**AIM OF THE TASK**
Return only the lines of the data below from the line with "338 311 1.77" up to and including the line with "508 444 2.62", exactly as written, with the pictures omitted.

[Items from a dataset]

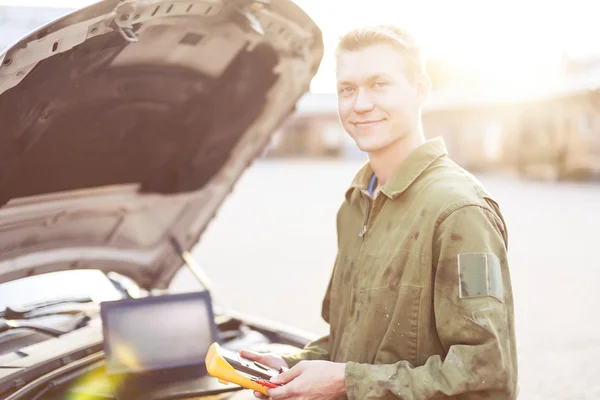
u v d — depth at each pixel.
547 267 8.48
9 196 2.15
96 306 2.51
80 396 1.95
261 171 29.02
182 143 2.46
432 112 28.08
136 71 1.98
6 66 1.50
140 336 2.10
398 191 1.55
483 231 1.40
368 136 1.57
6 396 1.82
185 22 1.86
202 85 2.21
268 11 1.90
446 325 1.40
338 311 1.77
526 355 5.18
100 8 1.57
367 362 1.54
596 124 20.25
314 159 39.03
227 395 2.02
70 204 2.40
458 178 1.50
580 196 16.61
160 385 2.02
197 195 2.71
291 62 2.15
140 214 2.68
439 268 1.41
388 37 1.53
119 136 2.25
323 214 14.69
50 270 2.52
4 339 2.14
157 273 2.94
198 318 2.21
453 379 1.35
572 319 6.14
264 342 2.54
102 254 2.67
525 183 20.50
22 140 1.94
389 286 1.51
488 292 1.36
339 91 1.62
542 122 22.25
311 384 1.47
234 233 12.03
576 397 4.35
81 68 1.80
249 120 2.41
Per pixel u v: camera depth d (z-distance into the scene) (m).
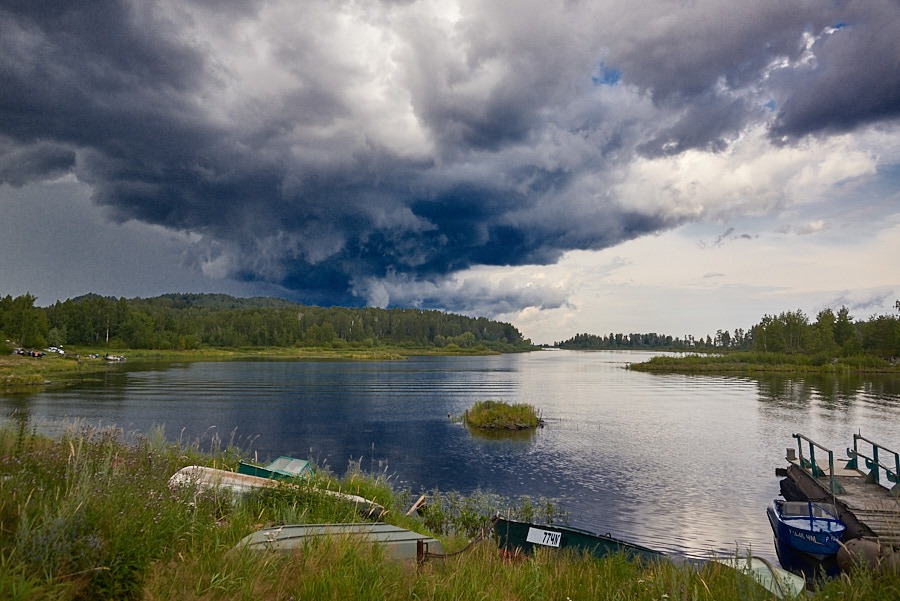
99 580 5.05
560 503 22.73
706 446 36.75
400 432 41.03
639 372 137.12
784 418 50.62
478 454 33.41
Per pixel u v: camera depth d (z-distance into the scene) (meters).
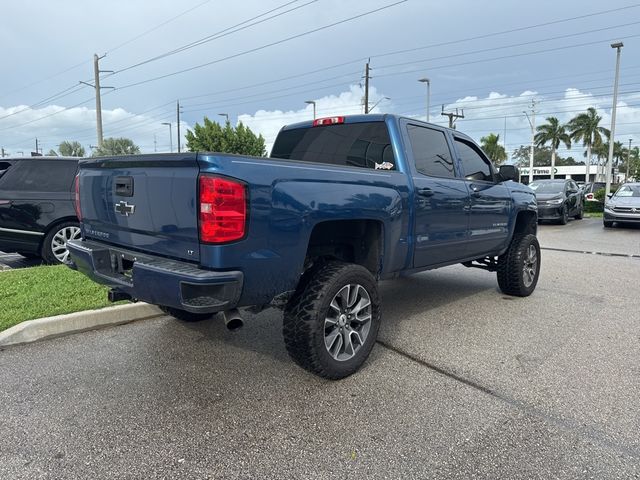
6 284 5.46
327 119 4.65
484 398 3.15
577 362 3.77
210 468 2.40
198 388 3.29
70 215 7.09
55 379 3.42
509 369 3.63
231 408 3.01
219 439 2.66
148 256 3.12
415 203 4.00
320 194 3.11
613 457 2.49
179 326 4.60
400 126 4.16
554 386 3.33
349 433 2.72
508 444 2.62
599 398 3.15
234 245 2.69
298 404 3.07
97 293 5.13
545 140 58.00
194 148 38.44
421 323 4.79
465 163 5.07
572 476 2.34
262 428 2.78
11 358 3.79
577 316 5.04
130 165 3.18
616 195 16.48
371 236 3.76
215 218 2.63
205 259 2.71
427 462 2.45
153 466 2.41
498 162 56.06
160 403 3.07
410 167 4.07
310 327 3.14
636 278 7.07
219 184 2.63
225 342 4.18
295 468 2.40
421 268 4.33
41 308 4.57
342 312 3.41
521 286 5.74
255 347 4.07
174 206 2.85
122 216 3.32
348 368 3.41
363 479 2.32
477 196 4.89
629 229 15.23
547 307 5.40
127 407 3.02
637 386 3.33
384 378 3.46
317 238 3.51
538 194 17.19
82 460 2.46
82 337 4.28
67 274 6.01
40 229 6.90
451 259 4.70
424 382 3.40
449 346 4.12
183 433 2.72
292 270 2.99
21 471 2.36
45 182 6.97
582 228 15.80
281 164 2.93
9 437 2.66
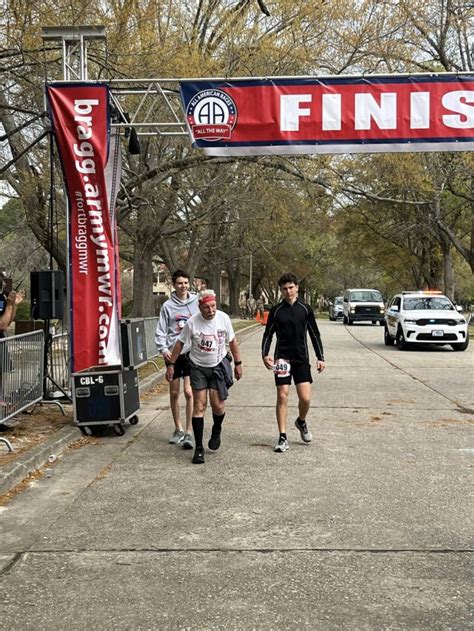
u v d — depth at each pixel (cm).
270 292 8844
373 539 537
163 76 1427
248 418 1064
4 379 865
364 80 1124
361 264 6012
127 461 798
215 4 1806
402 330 2300
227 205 2530
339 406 1175
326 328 4003
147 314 2478
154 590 446
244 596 436
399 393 1329
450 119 1120
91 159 1005
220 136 1141
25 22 1158
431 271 5056
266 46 1608
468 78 1115
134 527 569
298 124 1133
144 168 1878
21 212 2275
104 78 1440
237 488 680
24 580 465
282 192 2550
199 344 792
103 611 417
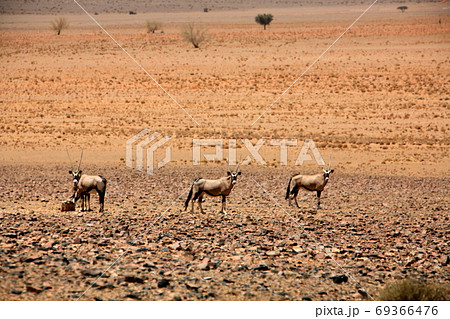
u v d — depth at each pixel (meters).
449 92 160.50
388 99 157.38
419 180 85.56
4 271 27.58
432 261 34.91
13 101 165.00
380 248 38.09
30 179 82.19
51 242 35.22
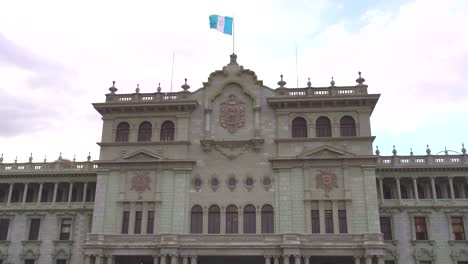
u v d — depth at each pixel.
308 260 49.69
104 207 54.44
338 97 55.19
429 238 58.00
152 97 58.94
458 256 56.78
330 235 50.19
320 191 52.56
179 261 51.16
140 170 55.62
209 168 55.16
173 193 54.12
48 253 61.59
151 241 51.94
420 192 62.12
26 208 64.00
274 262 49.75
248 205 53.53
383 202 59.97
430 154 61.69
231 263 54.44
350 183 52.44
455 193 61.56
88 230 62.31
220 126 57.00
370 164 52.75
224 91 58.56
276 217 52.25
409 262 57.41
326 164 53.44
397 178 60.78
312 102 55.81
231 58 59.75
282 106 56.41
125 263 54.72
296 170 53.62
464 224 58.41
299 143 54.75
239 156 55.28
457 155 60.94
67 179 65.06
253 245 50.28
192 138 56.72
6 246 62.44
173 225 52.66
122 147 56.81
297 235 50.06
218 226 53.09
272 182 53.84
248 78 58.47
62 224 63.69
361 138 53.84
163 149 56.16
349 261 53.03
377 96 54.78
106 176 55.75
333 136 54.56
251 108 57.41
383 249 49.34
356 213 51.28
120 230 53.41
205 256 52.47
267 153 55.00
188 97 58.62
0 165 66.81
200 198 54.16
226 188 54.28
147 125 58.31
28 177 65.69
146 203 54.28
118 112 58.59
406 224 58.94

**TASK RESULT**
338 311 1.77
526 355 5.18
100 8 1.57
367 362 1.54
596 124 20.25
314 159 39.03
227 395 2.02
70 204 2.40
458 178 1.50
580 196 16.61
160 385 2.02
197 195 2.71
291 62 2.15
140 214 2.68
439 268 1.41
388 37 1.53
119 136 2.25
323 214 14.69
50 270 2.52
4 339 2.14
157 273 2.94
198 318 2.21
453 379 1.35
572 319 6.14
264 342 2.54
102 254 2.67
525 183 20.50
22 140 1.94
389 286 1.51
488 292 1.36
339 91 1.62
542 122 22.25
311 384 1.47
234 233 12.03
576 397 4.35
81 68 1.80
249 120 2.41
Per pixel u v: camera depth d (z-distance into the scene) (m).
99 580 5.05
560 503 22.73
706 446 36.75
400 432 41.03
639 372 137.12
784 418 50.62
478 454 33.41
Per pixel u v: camera depth d (z-distance into the scene) (meters).
6 284 5.46
327 119 4.65
484 398 3.15
577 362 3.77
210 468 2.40
198 388 3.29
70 215 7.09
55 379 3.42
509 369 3.63
231 408 3.01
219 439 2.66
148 256 3.12
415 203 4.00
320 194 3.11
613 457 2.49
179 326 4.60
400 126 4.16
554 386 3.33
349 433 2.72
508 444 2.62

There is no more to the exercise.